Simon Norfolk, Bullet-scarred apartment building and shops in the Karte Char district of Kabul.
This area saw fighting between Hikmetyar and Rabbani and then between Rabbani and the Hazaras, 2003
However, number of works displayed at the exhibition unfortunately could not reach beyond the surface of its immediate (apparent) contexts. They are often trapped and deeply rooted in the political discourse of the West, the discourse of the domineering white population, and subjected to highly determined perception of global conflicts. Most of the photographs were shot by European, American and Japanese artists who very often document conflicts on the margins of the world, i.e. so called third world. Museums, galleries and media in the Western countries are not interested in what people who were affected by conflicts, war and pogroms have to say about it from their own, first hand, perspective.

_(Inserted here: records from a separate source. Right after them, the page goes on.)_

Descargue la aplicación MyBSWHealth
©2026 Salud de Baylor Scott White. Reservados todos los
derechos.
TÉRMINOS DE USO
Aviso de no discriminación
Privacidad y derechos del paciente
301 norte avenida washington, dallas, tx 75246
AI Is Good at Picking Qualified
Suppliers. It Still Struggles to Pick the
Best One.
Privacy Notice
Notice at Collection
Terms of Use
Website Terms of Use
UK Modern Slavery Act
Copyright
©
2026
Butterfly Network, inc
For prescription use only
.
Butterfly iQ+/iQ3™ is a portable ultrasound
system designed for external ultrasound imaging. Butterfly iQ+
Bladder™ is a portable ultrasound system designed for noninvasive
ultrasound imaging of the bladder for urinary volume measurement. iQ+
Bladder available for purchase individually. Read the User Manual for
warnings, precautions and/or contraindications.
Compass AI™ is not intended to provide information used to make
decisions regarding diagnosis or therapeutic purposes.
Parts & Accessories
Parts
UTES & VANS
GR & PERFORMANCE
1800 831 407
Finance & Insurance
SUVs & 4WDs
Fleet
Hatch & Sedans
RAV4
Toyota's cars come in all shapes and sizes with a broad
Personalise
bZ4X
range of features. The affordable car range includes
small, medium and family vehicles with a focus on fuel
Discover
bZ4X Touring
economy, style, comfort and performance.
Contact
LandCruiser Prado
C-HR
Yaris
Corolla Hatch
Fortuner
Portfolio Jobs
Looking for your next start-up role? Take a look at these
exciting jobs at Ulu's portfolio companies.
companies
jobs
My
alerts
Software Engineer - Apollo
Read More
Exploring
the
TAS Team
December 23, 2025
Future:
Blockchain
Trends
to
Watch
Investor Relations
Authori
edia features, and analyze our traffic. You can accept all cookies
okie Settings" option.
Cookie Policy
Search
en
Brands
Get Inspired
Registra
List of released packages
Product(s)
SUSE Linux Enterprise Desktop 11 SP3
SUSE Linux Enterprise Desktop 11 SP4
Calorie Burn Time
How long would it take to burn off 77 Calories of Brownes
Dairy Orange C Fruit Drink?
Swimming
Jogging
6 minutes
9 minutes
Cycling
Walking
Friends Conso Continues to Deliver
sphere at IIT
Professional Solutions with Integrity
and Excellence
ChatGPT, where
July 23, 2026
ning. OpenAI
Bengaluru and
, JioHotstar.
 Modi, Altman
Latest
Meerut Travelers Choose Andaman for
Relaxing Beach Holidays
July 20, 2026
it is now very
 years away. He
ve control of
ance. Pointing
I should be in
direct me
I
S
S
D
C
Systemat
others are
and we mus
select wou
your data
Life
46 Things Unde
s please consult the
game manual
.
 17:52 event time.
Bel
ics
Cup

And, it could get even worse, if one thinks of it. Commonly, one could say, the West has caused or at least sponsored number of conflicts in the third world countries and at the same time it has been often moralising about their cruelty and savagery through images. In a way it could even be understandable that central British institution for visual arts do not oppose and do not openly criticise national and global interests of its own government and other rulers and that the exhibition with such a sensitive subject is largely wrapped in politically correct discourse. However, by having such a pompous title viewer could legitimately expect much more than that.